Social demographers predict the United States will have a nonwhite majority by the middle of the 21st century. Africana Studies operates under the premise that a more racially diverse future is coming whether people want it to or not. Thus, as a program, we deconstruct certain fallacies regarding the concept of race and prepare people to contribute to American race relations without racial bigotry and hatred. In short, we contribute to the diversity of the human experience by being an anti-racist discipline.

Anecdotally speaking, our faculty tends to include more non-traditional non-white faculty members than most programs and departments at William & Mary. Thus, we contribute to the diversity of the William & Mary faculty simply by existing. The Program focuses on the history, culture, politics, and economics of the African diaspora. As an interdisciplinary discipline, we encourage multiple ways of thinking and knowing and we maintain a programmatic commitment to advancing William & Mary’s efforts to create and sustain a diverse and inclusive institution of higher learning where no student, staff or faculty member feels erased, minimized, or dehumanized.

Africana Faculty

Embrace an intellectual practice that is profoundly interdisciplinary, accommodates cross-cultural sensibilities, and applies a comparative perspective to the study of imperial, national, gender, ethnic, linguistic, and religious currents, identities, and intersections in Africa, and its far-flung Diaspora in North America, the Caribbean Basin, Latin America, the Middle East, South Asia, and Western Europe.

Maintain an intellectual commitment of placing people of African descent at the center of our teaching, research, and governance.

Believe in a safe, democratic, and just academic environment where all, but most especially the historically marginalized and most vulnerable populations are seen, heard, and valued.
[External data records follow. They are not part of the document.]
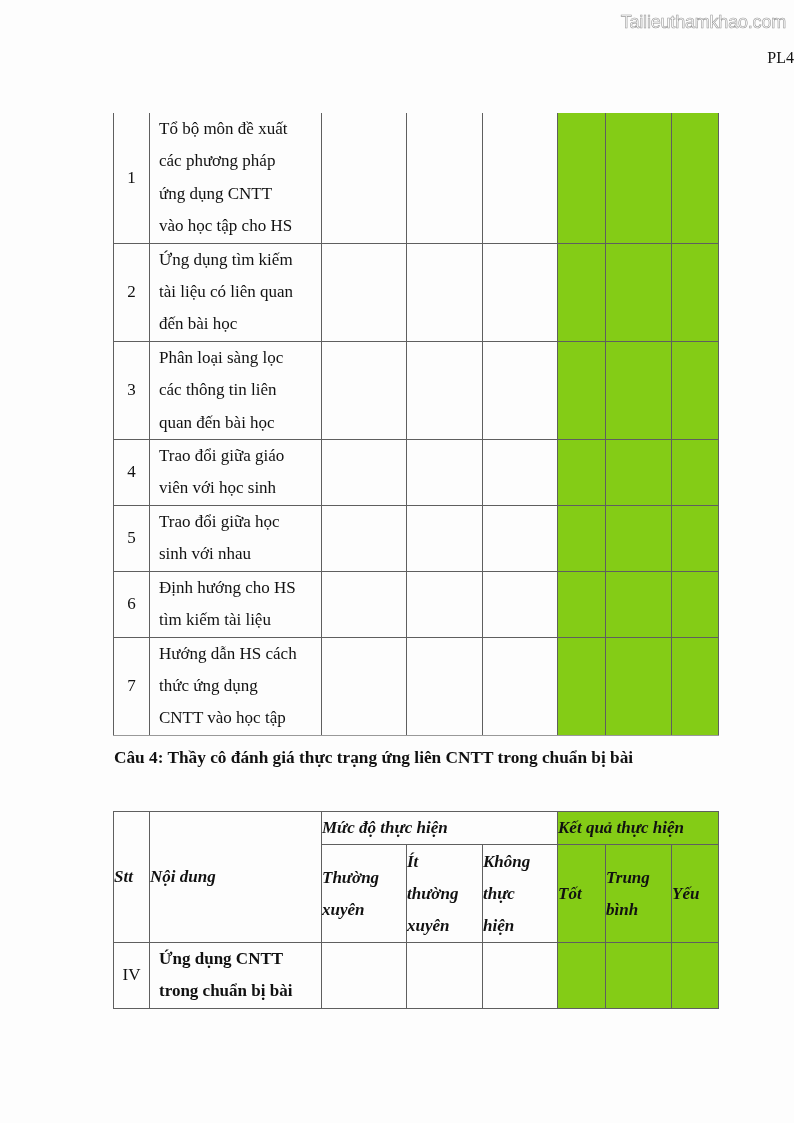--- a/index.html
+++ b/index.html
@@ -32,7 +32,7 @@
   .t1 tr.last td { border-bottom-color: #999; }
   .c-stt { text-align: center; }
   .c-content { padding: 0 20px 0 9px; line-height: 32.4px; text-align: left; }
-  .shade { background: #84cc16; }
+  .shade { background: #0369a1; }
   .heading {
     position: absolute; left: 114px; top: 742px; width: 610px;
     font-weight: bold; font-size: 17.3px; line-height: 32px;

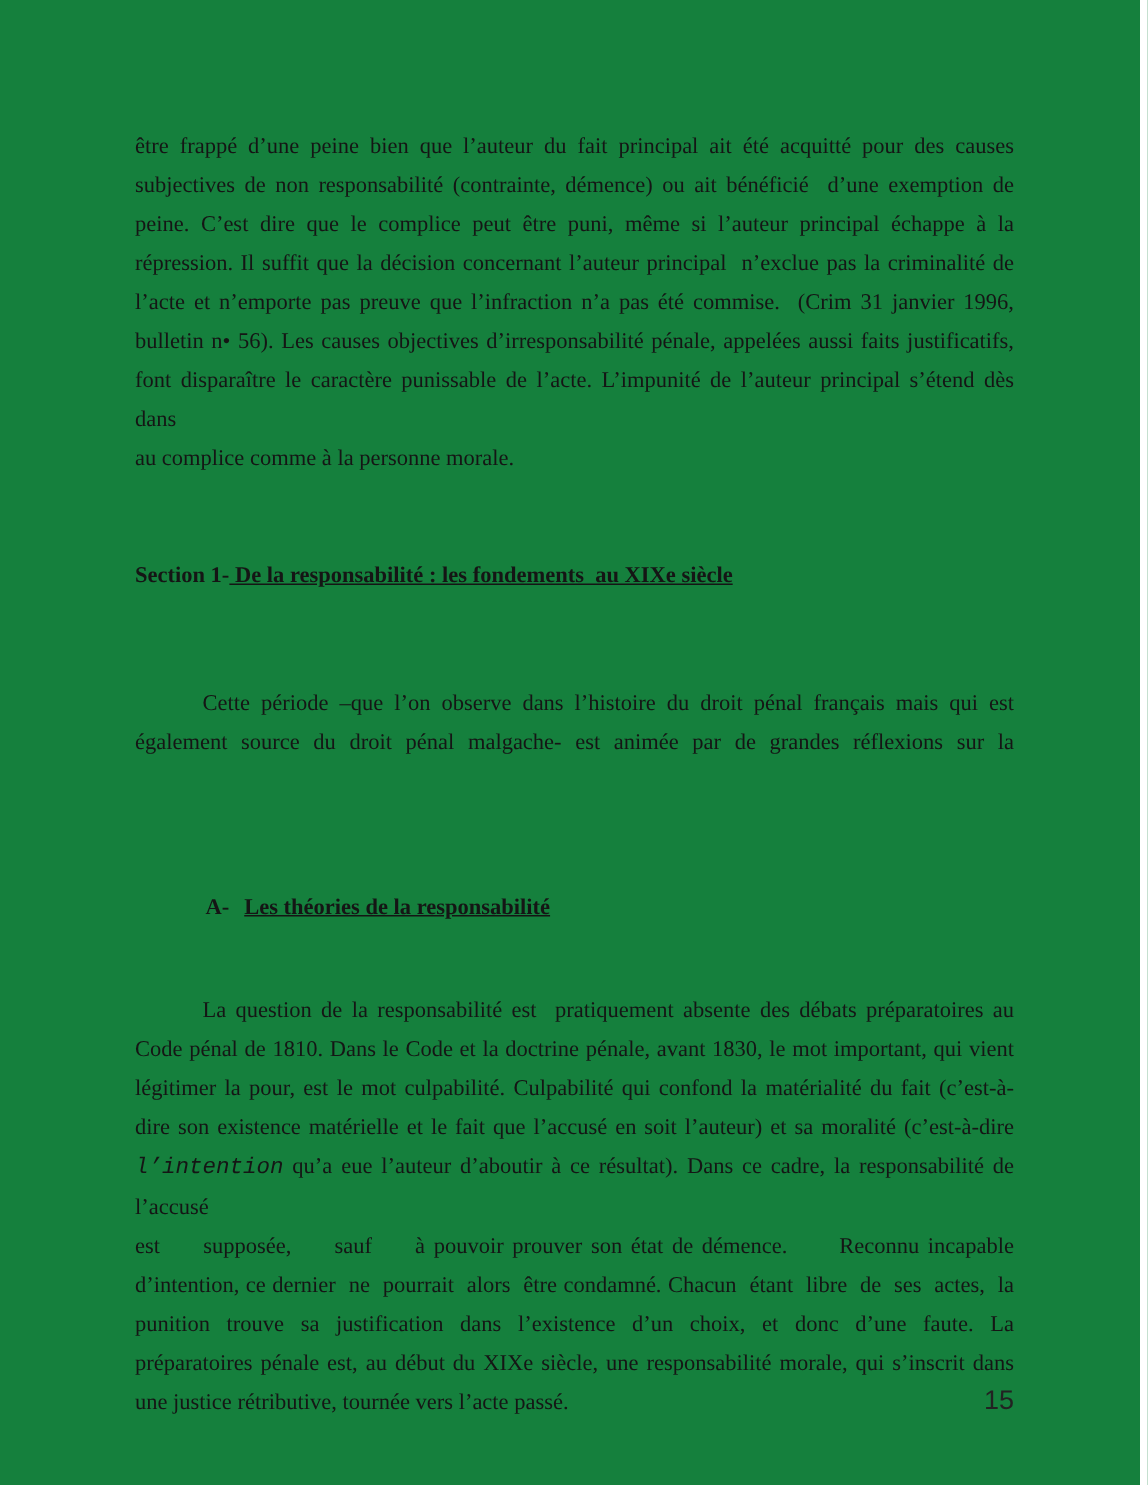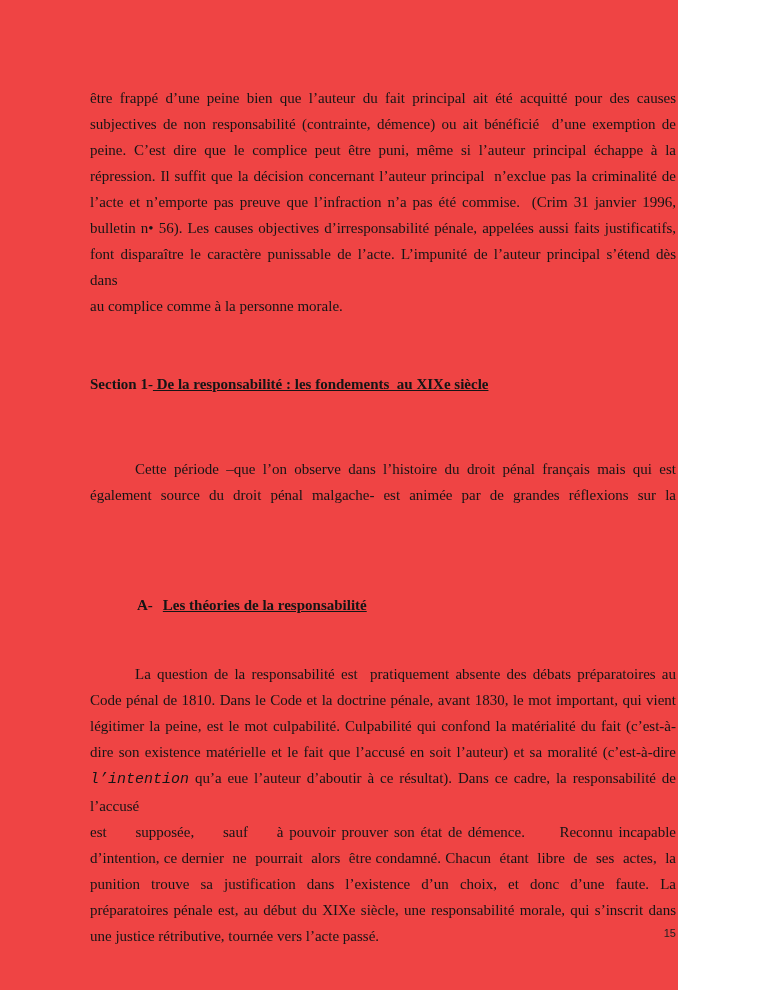--- a/index.html
+++ b/index.html
@@ -5,8 +5,8 @@
   html, body { margin:0; padding:0; background:#ffffff; }
   .page {
     position:relative;
-    width:678px; height:990px;
-    background:#ef4444;
+    width:760px; height:990px;
+    background:#15803d;
     overflow:hidden;
     font-family:"Liberation Serif","DejaVu Serif",serif;
     color:#151515;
Create an academic environment that fosters equitable and inclusive thinking about diversity.

Identify, analyze, and challenge racist perspectives that explicitly or implicitly structure humanity in racial hierarchies and criticize forms of cultural racism that portray Afro-diasporic culture as a “tangle of pathology”.

Welcome many “political and ideological perspectives” in our classrooms; however, we strongly and respectfully draw the line at those perspectives that openly advocate biological and cultural racism.